Status of Foundries.io web services
We have a service referred to as “ota-lite” that is the user facing portion of our device management platform.
The service was unavailable from 20:13UTC to 20:35UTC. During this time, actions like publishing TUF Targets and managing devices (from user facing APIs) were not possible. The device-gateway remained up during this outage.
On the previous day, 2024-10-08, we performed a task where we periodically rotate secure keys and tokens used by our backend. After rotating keys, we restarted each container affected by the key rotation to make sure they continued to function properly. We also deleted some old service accounts and tokens no longer used by our system.
The next day while trying to deploy a minor API change, the service was failing to start. An attempt to rollback the change couldn’t run either.
The failure logs pointed at the fact we were using a key that didn’t exist.
The missing key was for a minor part of the system where we keep backups of each version of Targets.json published by our customers.

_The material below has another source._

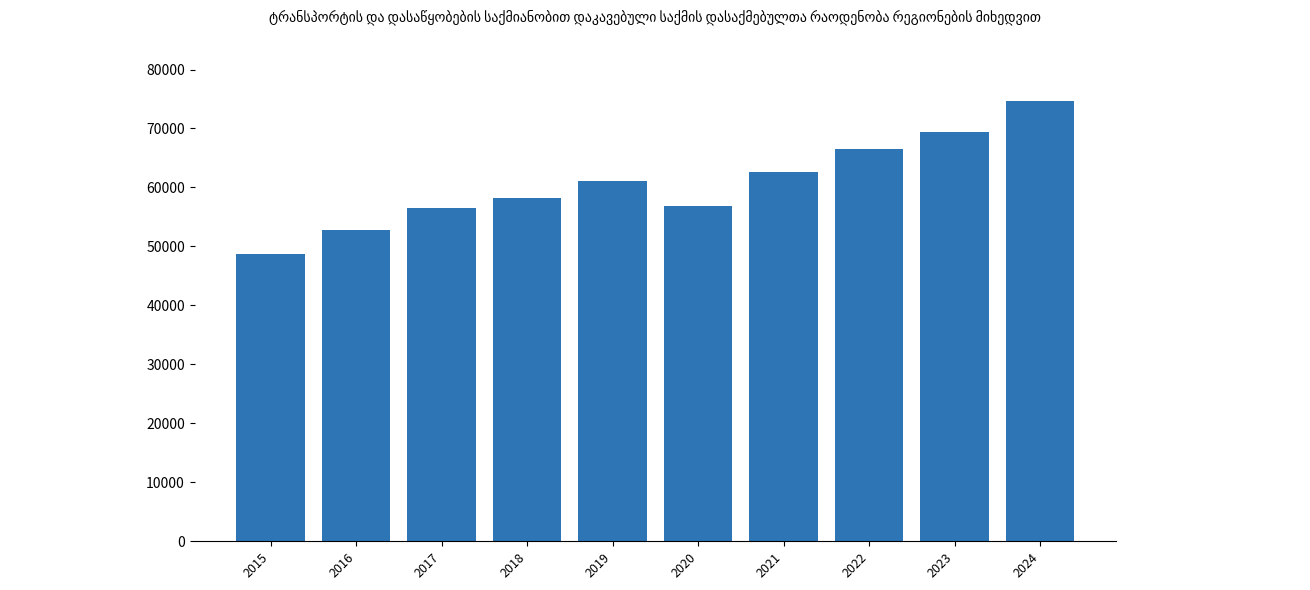

The chart shows a value of 13654.0 at 2016. True or false?

False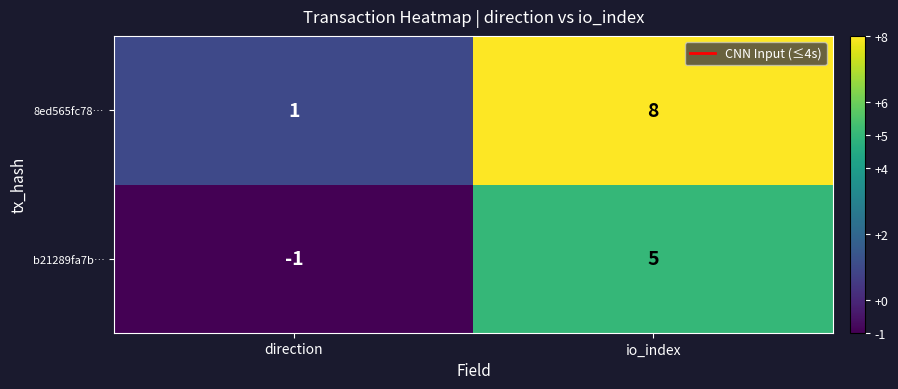

Which series has the largest total across all categories?

8ed565fc78…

It’s not strictly required, so the quick temporary fix was to comment out this code to give us breathing room.
The root cause wound up being a combination of a bad/naive Grep expression combined with a bad variable naming. As a result, we de facto rotated not only a secret content, but also a secret name —while the API K8s specs were still pointing to the old secret name. As the API was not restarted during this change, it continued to work as if nothing changed. But at the time of the roll out of a new API version, it started failing due to the missing required secret.
The service was unavailable from 20:13UTC to 20:35UTC. During this time, actions like publishing TUF Targets and managing devices (from customer facing APIs) were not possible. The device-gateway remained up during this outage.